**Extracted data**
* * *
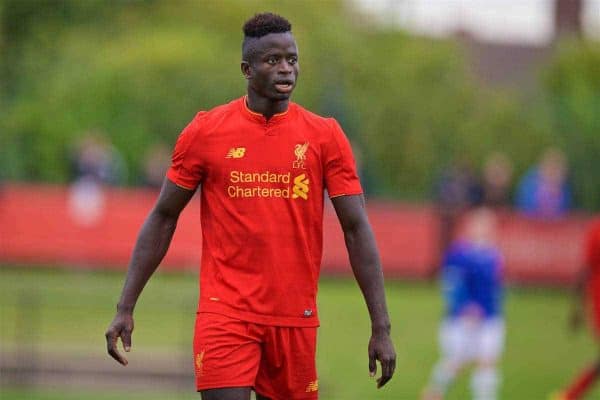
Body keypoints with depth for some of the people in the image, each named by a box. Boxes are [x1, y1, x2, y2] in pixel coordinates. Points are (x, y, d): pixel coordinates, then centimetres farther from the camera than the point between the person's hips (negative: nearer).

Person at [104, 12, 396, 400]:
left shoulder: (325, 136, 3)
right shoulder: (206, 131, 2)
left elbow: (356, 229, 3)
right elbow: (163, 218, 8)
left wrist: (381, 327, -3)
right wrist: (125, 307, 3)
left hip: (295, 317, 2)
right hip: (225, 311, -2)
* * *
**Exercise**
Rewrite the rows with every "wrist" changed to "hand" and everything else unchanged. Leave the pictures out.

**Answer area**
Body keypoints with depth for some of the people in the image, each named by a box. Boxes are [x1, y1, x2, y2] in pixel coordinates. Points are (x, y, d): pixel coordinates, then centimetres farther from the camera than the point between the person's hips (negative: nearer).

Person at [104, 12, 396, 400]:
left shoulder: (325, 136, 3)
right shoulder: (206, 131, 2)
left elbow: (356, 229, 3)
right elbow: (163, 218, 8)
left hand: (381, 327, -3)
right hand: (125, 307, 3)
left hip: (295, 317, 2)
right hip: (225, 311, -2)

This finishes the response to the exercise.